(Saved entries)
- Opening Delimiter -

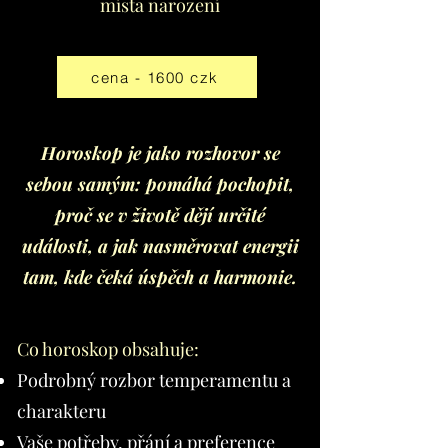
místa narození
cena - 1600 czk
Horoskop je jako rozhovor se
sebou samým: pomáhá pochopit,
proč se v životě dějí určité
události, a jak nasměrovat energii
tam, kde čeká úspěch a harmonie.
Co horoskop obsahuje:
Podrobný rozbor temperamentu a
charakteru
Vaše potřeby, přání a preference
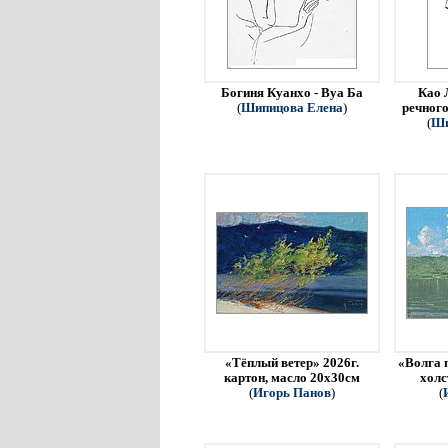
Богиня Куанхо - Вуа Ба
Као 
(
Шипицова Елена
)
речного
(
Ши
«Тёплый ветер» 2026г.
«Волга 
картон, масло 20х30см
холс
(
Игорь Панов
)
(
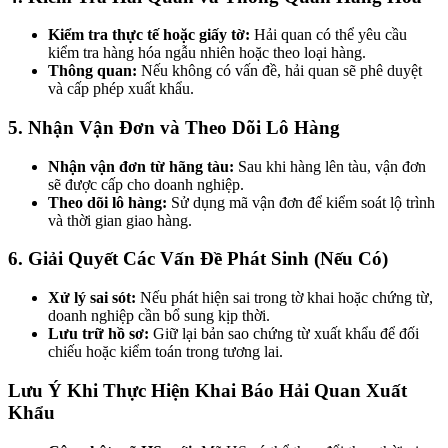
Kiểm tra thực tế hoặc giấy tờ:
Hải quan có thể yêu cầu
kiểm tra hàng hóa ngẫu nhiên hoặc theo loại hàng.
Thông quan:
Nếu không có vấn đề, hải quan sẽ phê duyệt
và cấp phép xuất khẩu.
5. Nhận Vận Đơn và Theo Dõi Lô Hàng
Nhận vận đơn từ hãng tàu:
Sau khi hàng lên tàu, vận đơn
sẽ được cấp cho doanh nghiệp.
Theo dõi lô hàng:
Sử dụng mã vận đơn để kiểm soát lộ trình
và thời gian giao hàng.
6. Giải Quyết Các Vấn Đề Phát Sinh (Nếu Có)
Xử lý sai sót:
Nếu phát hiện sai trong tờ khai hoặc chứng từ,
doanh nghiệp cần bổ sung kịp thời.
Lưu trữ hồ sơ:
Giữ lại bản sao chứng từ xuất khẩu để đối
chiếu hoặc kiểm toán trong tương lai.
Lưu Ý Khi Thực Hiện Khai Báo Hải Quan Xuất
Khẩu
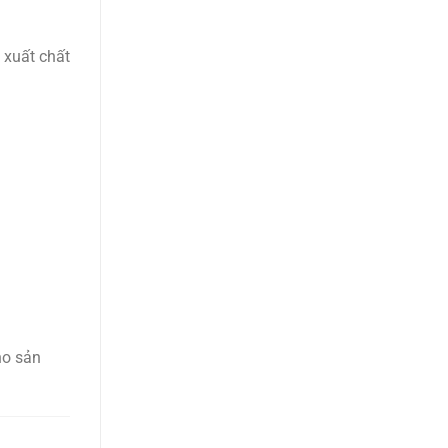
 xuất chất
ho sản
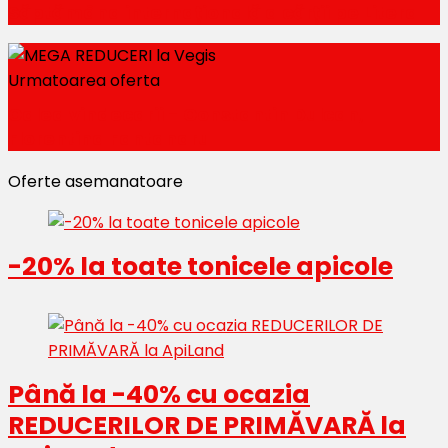
Săptămâna internațională a cărții pe Litera
Urmatoarea oferta
Calea vindecarii - Constantin Dulcan,
Florentina Fantanaru
Oferte asemanatoare
-20% la toate tonicele apicole
Până la -40% cu ocazia
REDUCERILOR DE PRIMĂVARĂ la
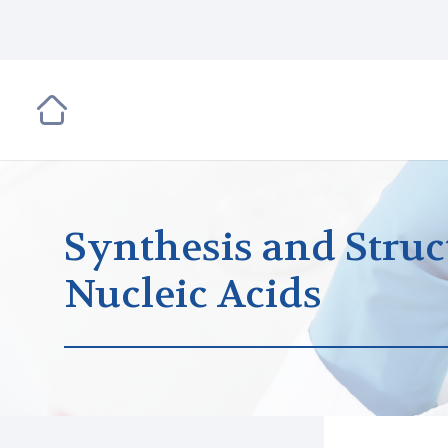
Synthesis and Struc
Nucleic Acids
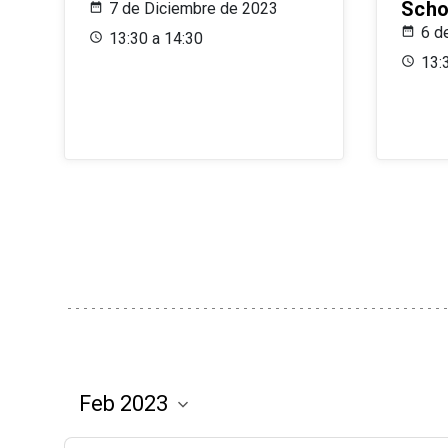
Scho
7 de Diciembre de 2023
6 d
13:30 a 14:30
13:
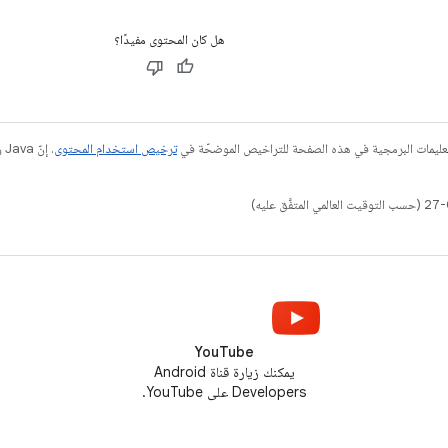
هل كان المحتوى مفيدًا؟
عليمات البرمجية في هذه الصفحة للتراخيص الموضحّة في
ترخيص استخدام المحتوى
YouTube
يمكنك زيارة قناة Android
Developers على YouTube.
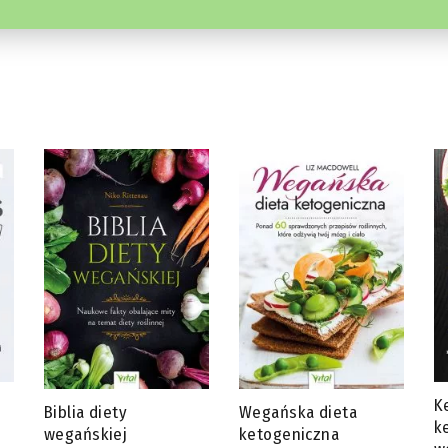
Ketotarianin – dieta
J
Wegańska dieta
ketogeniczna dla
s
ketogeniczna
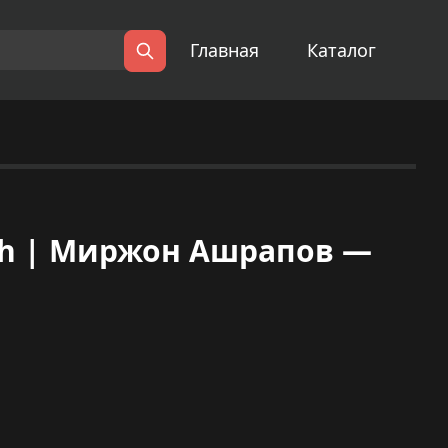
Главная
Каталог
Поиск
loh | Миржон Ашрапов —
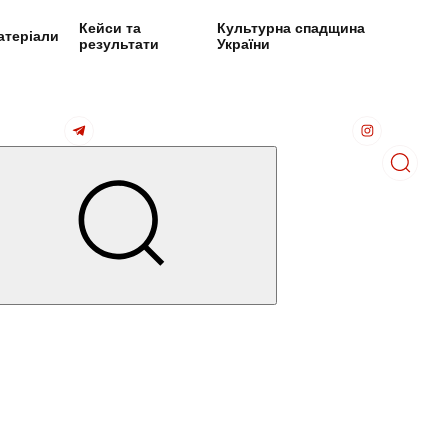
Кейси та
Культурна спадщина
атеріали
результати
України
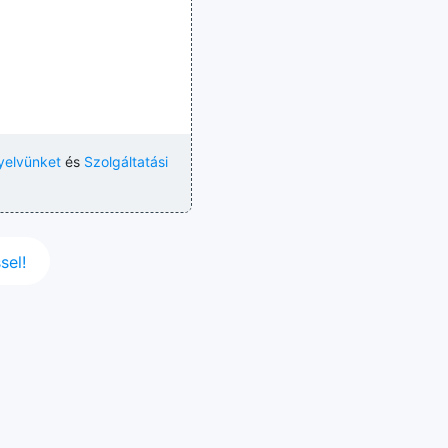
yelvünket
és
Szolgáltatási
sel!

- Closing Delimiter -

### Exercise objective
Rewrite the text lines of the listing above with every "doanh nghiệp" changed to "công ty" and nothing else altered. Omit the pictures from your answer.

### Exercise solution
místa narození
cena - 1600 czk
Horoskop je jako rozhovor se
sebou samým: pomáhá pochopit,
proč se v životě dějí určité
události, a jak nasměrovat energii
tam, kde čeká úspěch a harmonie.
Co horoskop obsahuje:
Podrobný rozbor temperamentu a
charakteru
Vaše potřeby, přání a preference
Богиня Куанхо - Вуа Ба
Као 
(
Шипицова Елена
)
речного
(
Ши
«Тёплый ветер» 2026г.
«Волга 
картон, масло 20х30см
холс
(
Игорь Панов
)
(
Kiểm tra thực tế hoặc giấy tờ:
Hải quan có thể yêu cầu
kiểm tra hàng hóa ngẫu nhiên hoặc theo loại hàng.
Thông quan:
Nếu không có vấn đề, hải quan sẽ phê duyệt
và cấp phép xuất khẩu.
5. Nhận Vận Đơn và Theo Dõi Lô Hàng
Nhận vận đơn từ hãng tàu:
Sau khi hàng lên tàu, vận đơn
sẽ được cấp cho công ty.
Theo dõi lô hàng:
Sử dụng mã vận đơn để kiểm soát lộ trình
và thời gian giao hàng.
6. Giải Quyết Các Vấn Đề Phát Sinh (Nếu Có)
Xử lý sai sót:
Nếu phát hiện sai trong tờ khai hoặc chứng từ,
công ty cần bổ sung kịp thời.
Lưu trữ hồ sơ:
Giữ lại bản sao chứng từ xuất khẩu để đối
chiếu hoặc kiểm toán trong tương lai.
Lưu Ý Khi Thực Hiện Khai Báo Hải Quan Xuất
Khẩu
 xuất chất
ho sản
Săptămâna internațională a cărții pe Litera
Urmatoarea oferta
Calea vindecarii - Constantin Dulcan,
Florentina Fantanaru
Oferte asemanatoare
-20% la toate tonicele apicole
Până la -40% cu ocazia
REDUCERILOR DE PRIMĂVARĂ la
Synthesis and Struc
Nucleic Acids
Scho
7 de Diciembre de 2023
6 d
13:30 a 14:30
13:
هل كان المحتوى مفيدًا؟
عليمات البرمجية في هذه الصفحة للتراخيص الموضحّة في
ترخيص استخدام المحتوى
YouTube
يمكنك زيارة قناة Android
Developers على YouTube.
Ketotarianin – dieta
J
Wegańska dieta
ketogeniczna dla
s
ketogeniczna
Главная
Каталог
Поиск
loh | Миржон Ашрапов —
Кейси та
Культурна спадщина
атеріали
результати
України
yelvünket
és
Szolgáltatási
sel!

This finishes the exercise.